INEC under Yakubu also assisted in the fight against COVID-19 by releasing hundreds of the commission’s vehicles to the NCDC for contact tracing and other logistics.
While the President got it right by reappointing Yakubu, he however wasn’t very much on point with the earlier nomination of four INEC commissioners on October 13, 2020. He courted public opprobrium by nominating one of his media aides, Ms. Lauretta Onochie, as a commissioner. Other nominees are Prof. Mohammed Sani from Katsina State; Prof. Kunle Ajayi from Ekiti State and Seidu Ahmed from Jigawa. The public outrage over Onochie’s nomination is due to her perceived partisanship. This is against the letter and spirit of Section 156(1)(a) of the 1999 Constitution. Assuming without conceding that she is not a card-carrying member of the All Progressives Congress, there is a moral burden she will carry while serving in INEC. I hereby strongly advise the President to withdraw her nomination and replace her with another lady without any moral or legal baggage.

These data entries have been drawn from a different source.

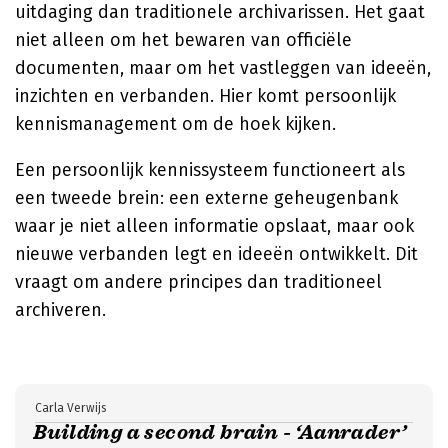
uitdaging dan traditionele archivarissen. Het gaat
niet alleen om het bewaren van officiële
documenten, maar om het vastleggen van ideeën,
inzichten en verbanden. Hier komt persoonlijk
kennismanagement om de hoek kijken.
Een persoonlijk kennissysteem functioneert als
een tweede brein: een externe geheugenbank
waar je niet alleen informatie opslaat, maar ook
nieuwe verbanden legt en ideeën ontwikkelt. Dit
vraagt om andere principes dan traditioneel
archiveren.
Carla Verwijs
Building a second brain - ‘Aanrader’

For Yakubu, he will have to build on the success of his first tenure and avoid the mistakes he has made. It is heartwarming that the President made the appointment in order to prevent a vacuum in the election management body. I will enjoin the President to put his executive weight behind the ongoing electoral reform agenda of the National Assembly and see to it that this is expeditiously concluded before the middle of 2021. This will give the EMB sufficient time to plan for the 2023 General Election. Already, INEC is getting ready to give Nigeria electronic voting by inviting about 40 manufacturers of electronic voting machines to come and exhibit it to the commission. But there is a legal hurdle to be crossed as Section 52 of the 2010 Electoral Act, as amended, forbids the use of Electronic Voting Machines. Beyond legalese, INEC has yet to find a lasting solution to the perennial challenge of electoral violence and vote trading. Will he succeed this time round? Time will tell.